Brood gemaakt met commerciële gist bevat daarentegen één enkele giststam en daarom is het smaakprofiel dat wordt ontwikkeld lang niet zo complex. Om dit tegen te gaan, bevat industrieel geproduceerd brood een hoop extra ingrediënten om smaak aan het brood toe te voegen, met name suiker.
Sterk verwerkt brood gemaakt met moderne productiemethoden heeft een heel andere textuur dan brood dat traditionele gisting heeft ondergaan. Rol een bal verwerkt brood op en het kleeft aan elkaar tot een strakke bal en keert bijna terug naar zijn deegvorm. Zuurdesembrood daarentegen heeft een zeer robuuste structuur, met een aangenaam smakelijke en taaie textuur.
Productie van natuurlijke conserveringsmiddelen
De lactobacilli-bacterie in zuurdesem produceert organische zuren en antibiotica die voorkomen dat concurrerende microben (niet-zuurdesem microben) de cultuur koloniseren.

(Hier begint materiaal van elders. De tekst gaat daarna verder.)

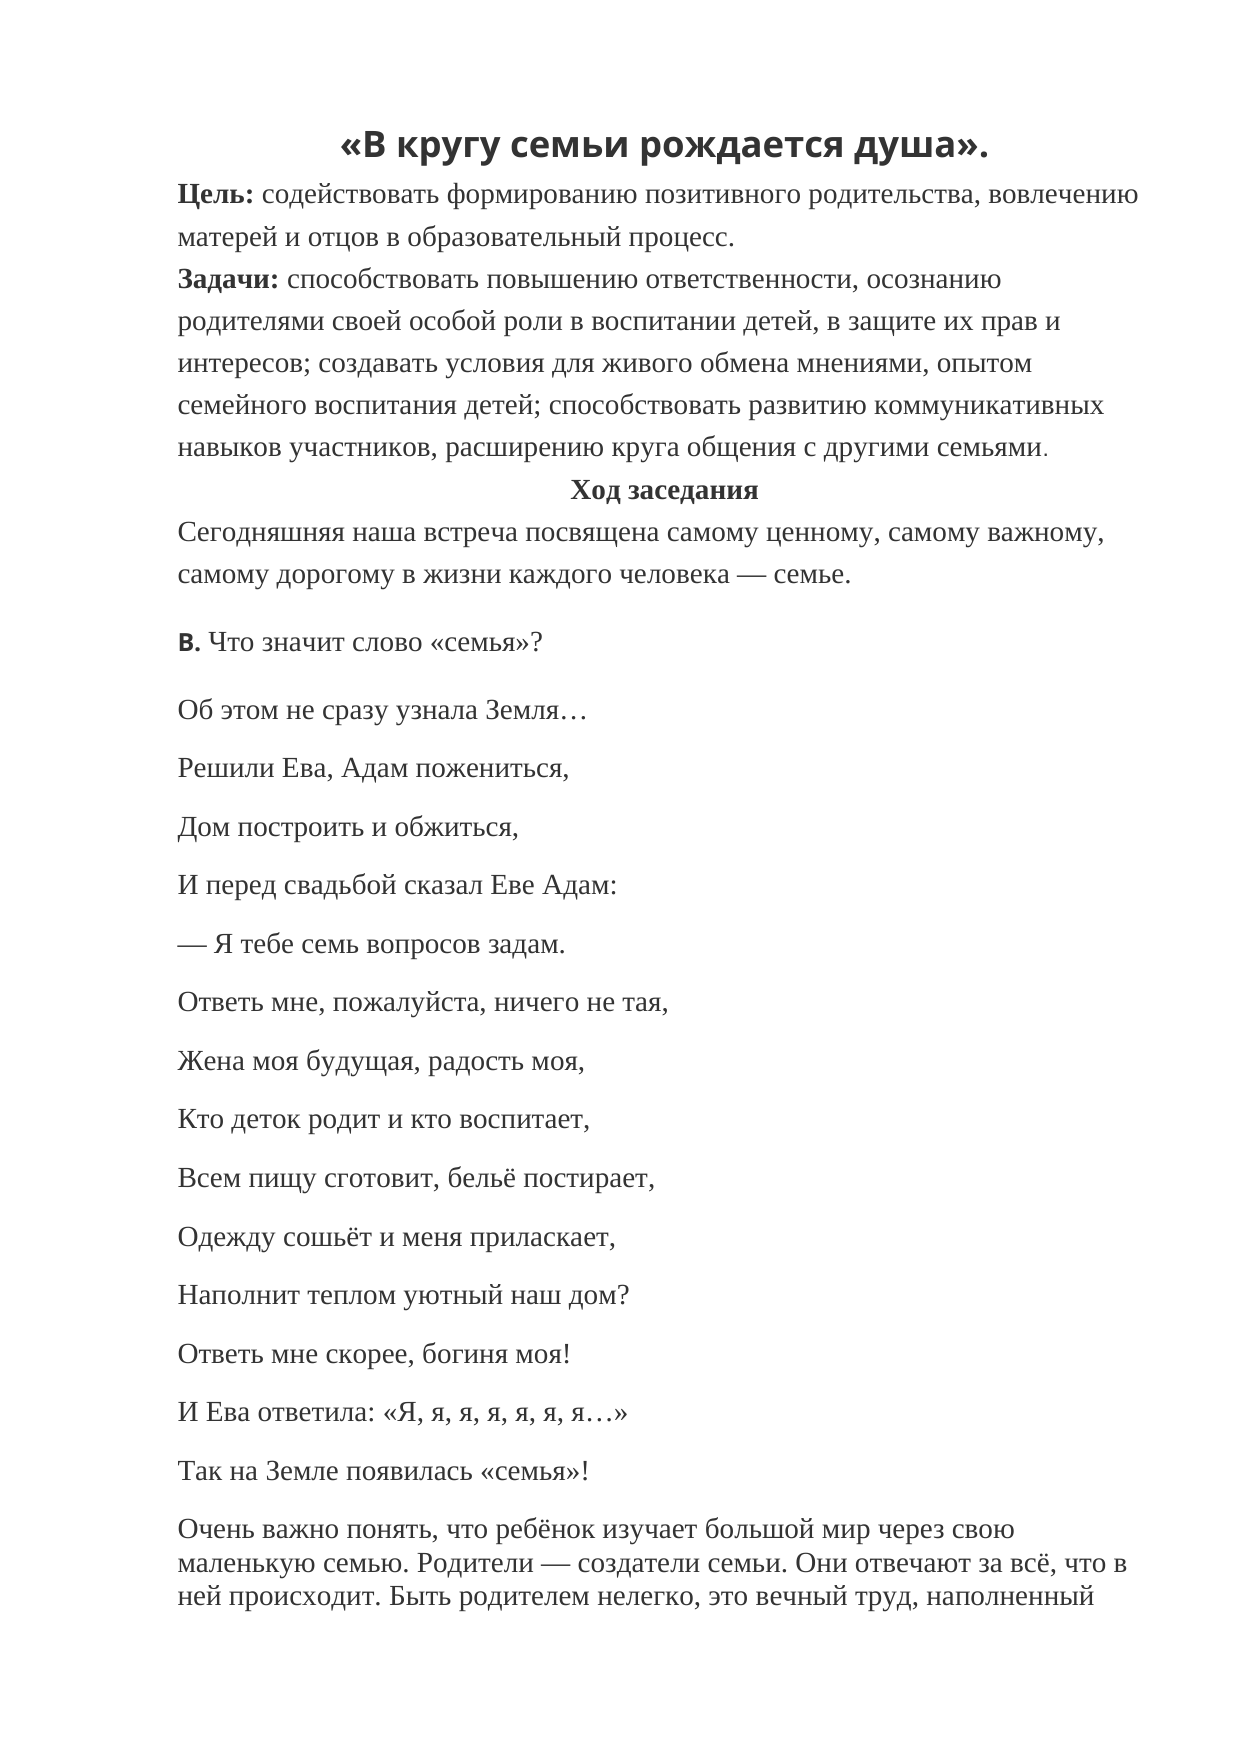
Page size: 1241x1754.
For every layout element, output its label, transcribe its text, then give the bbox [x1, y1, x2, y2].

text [177, 1511, 1152, 1612]
text — Я тебе семь вопросов задам. [177, 926, 1152, 959]
text Всем пищу сготовит, бельё постирает, [177, 1160, 1152, 1194]
text Одежду сошьёт и меня приласкает, [177, 1219, 1152, 1252]
text «В кругу семьи рождается душа». [177, 118, 1152, 168]
text Наполнит теплом уютный наш дом? [177, 1277, 1152, 1311]
text Цель: содействовать формированию позитивного родительства, вовлечению матерей и отцов в образовательный процесс. [177, 168, 1152, 252]
text Решили Ева, Адам пожениться, [177, 750, 1152, 784]
text И Ева ответила: «Я, я, я, я, я, я, я…» [177, 1394, 1152, 1428]
text Дом построить и обжиться, [177, 809, 1152, 842]
text И перед свадьбой сказал Еве Адам: [177, 867, 1152, 901]
text Кто деток родит и кто воспитает, [177, 1102, 1152, 1135]
text Об этом не сразу узнала Земля… [177, 692, 1152, 725]
text Ответь мне, пожалуйста, ничего не тая, [177, 984, 1152, 1018]
text Сегодняшняя наша встреча посвящена самому ценному, самому важному, самому дорогому в жизни каждого человека — семье. [177, 505, 1152, 590]
text В. Что значит слово «семья»? [177, 624, 1152, 658]
text Так на Земле появилась «семья»! [177, 1453, 1152, 1486]
text Ответь мне скорее, богиня моя! [177, 1336, 1152, 1369]
text Жена моя будущая, радость моя, [177, 1043, 1152, 1077]
text Задачи: способствовать повышению ответственности, осознанию родителями своей особой роли в воспитании детей, в защите их прав и интересов; создавать условия для живого обмена мнениями, опытом семейного воспитания детей; способствовать развитию коммуникативных навыков участников, расширению круга общения с другими семьями. [177, 252, 1152, 463]
text Ход заседания [177, 463, 1152, 505]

Deze biochemische verdediging verlengt de houdbaarheid van brood door als natuurlijk conserveermiddel te fungeren.
Er is een verband tussen de zuurgraad van een brood en de houdbaarheid. Naarmate de zuurgraad toeneemt, neemt ook de houdbaarheid van het brood toe. Historisch gezien bakten Europeanen op het platteland slechts één keer in de twee tot vier weken brood. De enige soorten brood die van nature lang konden worden bewaard, waren brood met een hoge zuurgraad, d.w.z. zuurdesembrood.

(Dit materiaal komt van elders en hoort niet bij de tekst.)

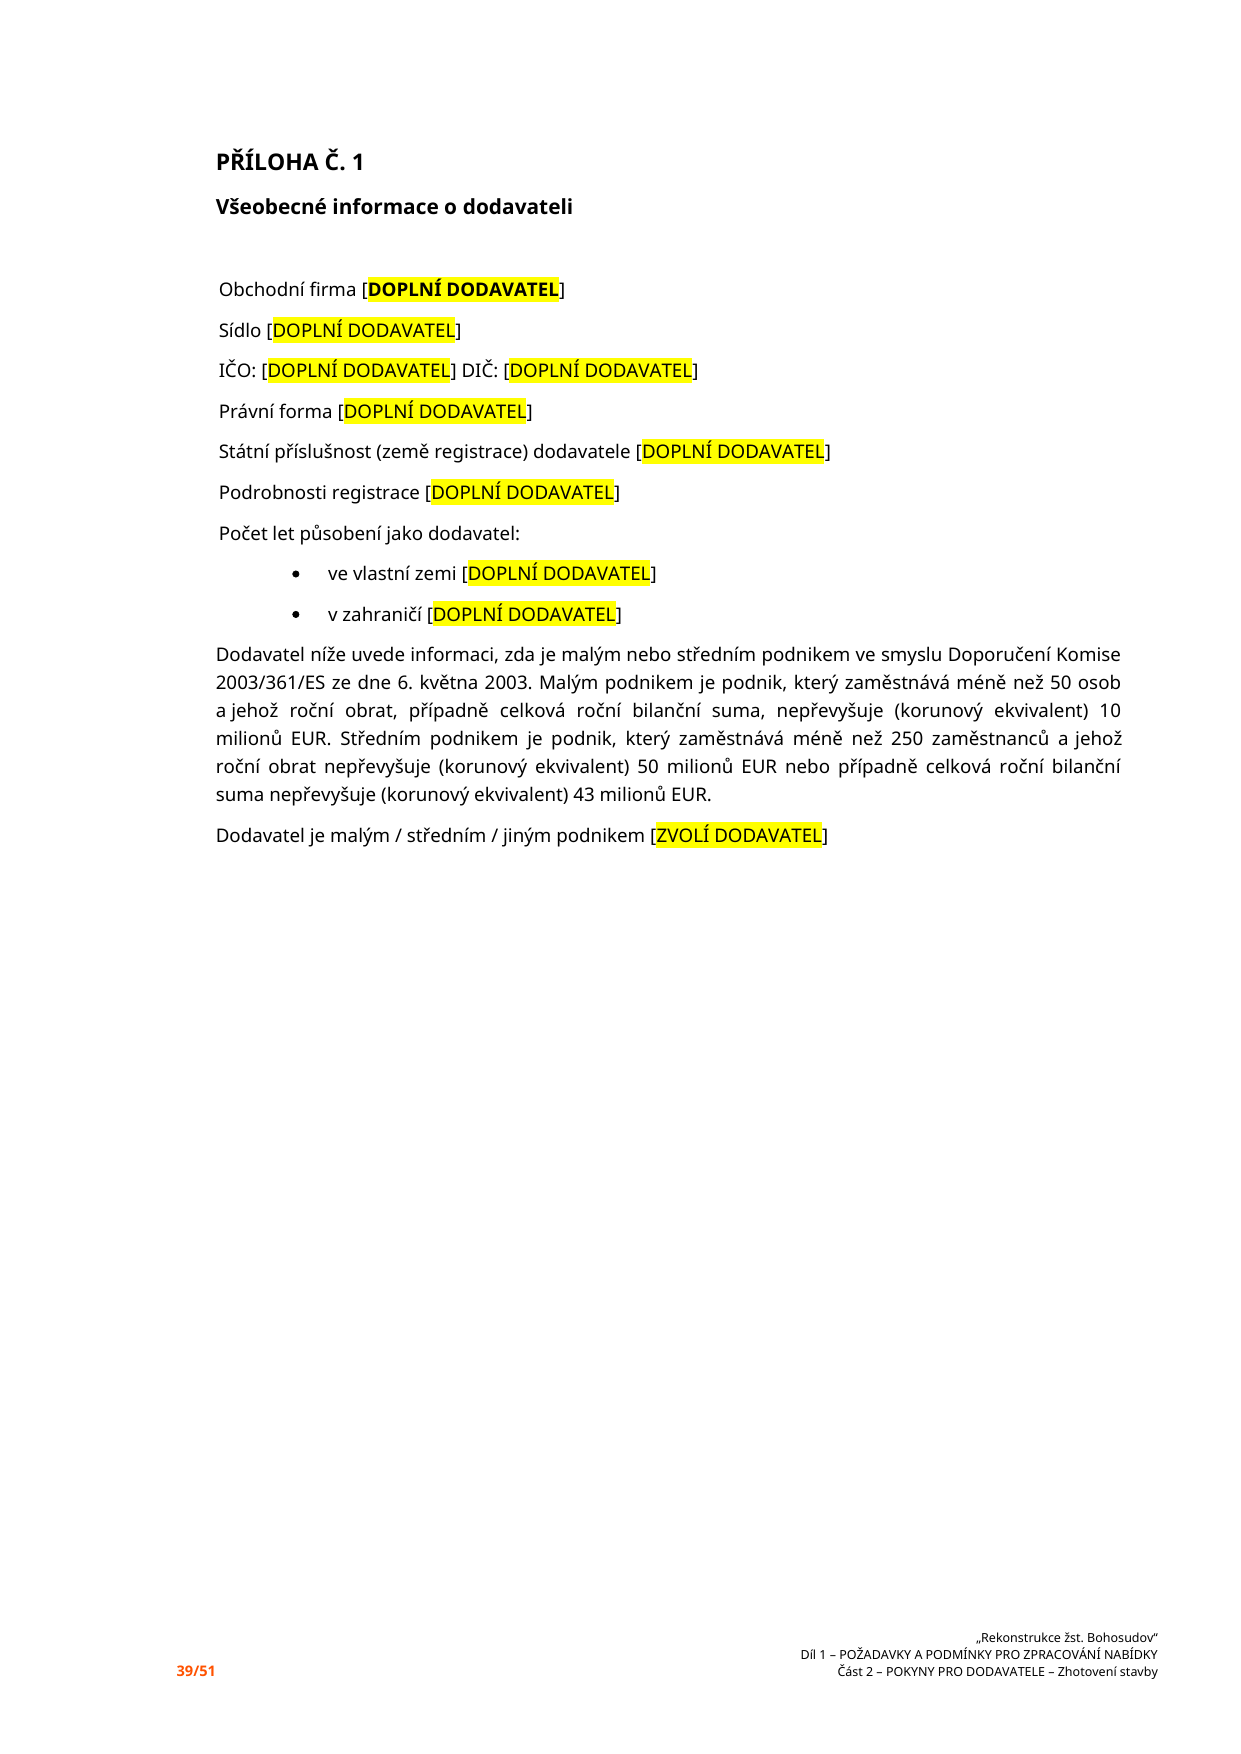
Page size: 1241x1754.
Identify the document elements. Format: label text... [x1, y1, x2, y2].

Geen van de broden gemaakt bij OhSoLoafly zijn gemaakt met alleen verfijnd wit meel. ( bloem) . Alle broden bevatten naast bloem ook een aandeel volkorenmeel ( tarwe, spelt, emmer , rogge, of eenkoorn) en vaak pitjes en zaden.
Bronnen:
– Onderzoek van A. Huysentruyt, Master of Science in de biowetenschappen.